Every line containing the word "trendmaxint" must be pulled from the records.

==========

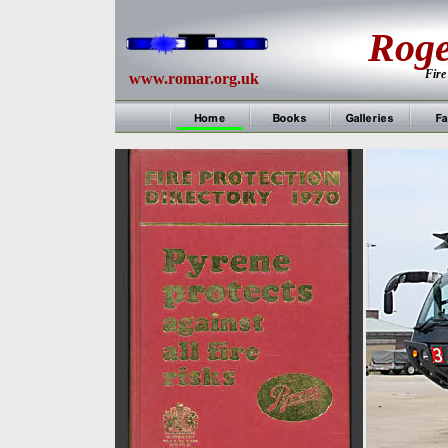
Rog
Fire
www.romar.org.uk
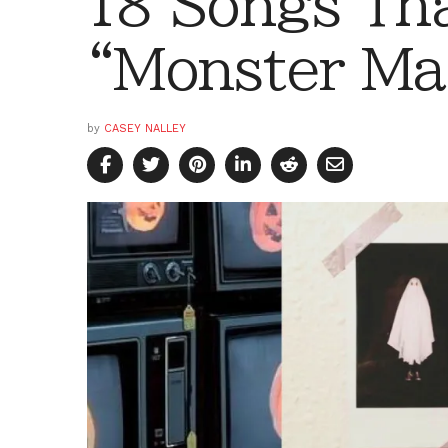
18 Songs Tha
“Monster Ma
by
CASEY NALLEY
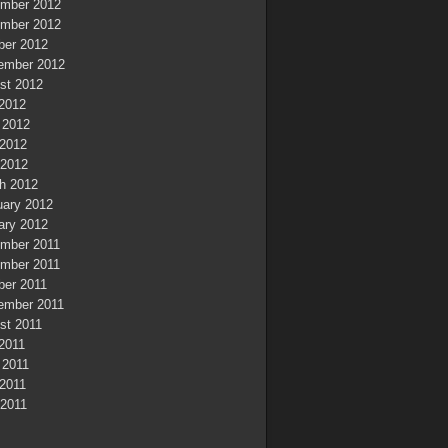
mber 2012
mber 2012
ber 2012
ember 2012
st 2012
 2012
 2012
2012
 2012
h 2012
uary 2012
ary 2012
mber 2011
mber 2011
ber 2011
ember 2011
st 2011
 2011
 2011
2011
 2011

==========

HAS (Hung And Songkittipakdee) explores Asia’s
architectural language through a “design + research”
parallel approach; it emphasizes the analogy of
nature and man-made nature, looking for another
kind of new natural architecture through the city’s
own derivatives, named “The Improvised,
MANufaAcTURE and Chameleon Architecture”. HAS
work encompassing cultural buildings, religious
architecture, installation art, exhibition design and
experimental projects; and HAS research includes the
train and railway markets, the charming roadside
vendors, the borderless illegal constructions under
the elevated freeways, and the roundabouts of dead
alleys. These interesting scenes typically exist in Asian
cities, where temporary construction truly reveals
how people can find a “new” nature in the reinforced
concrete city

==========

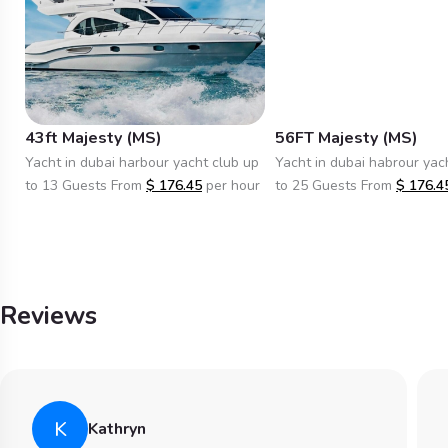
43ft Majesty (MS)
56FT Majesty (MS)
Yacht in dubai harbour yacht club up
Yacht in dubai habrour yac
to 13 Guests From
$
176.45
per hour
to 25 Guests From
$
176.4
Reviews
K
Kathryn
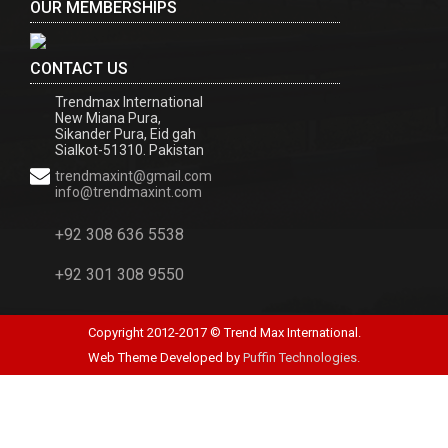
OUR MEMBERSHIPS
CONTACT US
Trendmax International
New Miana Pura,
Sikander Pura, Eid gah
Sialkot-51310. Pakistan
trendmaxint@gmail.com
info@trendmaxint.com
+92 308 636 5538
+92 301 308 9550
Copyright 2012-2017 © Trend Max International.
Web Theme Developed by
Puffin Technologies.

==========

Answer to the problem:
trendmaxint@gmail.com
info@trendmaxint.com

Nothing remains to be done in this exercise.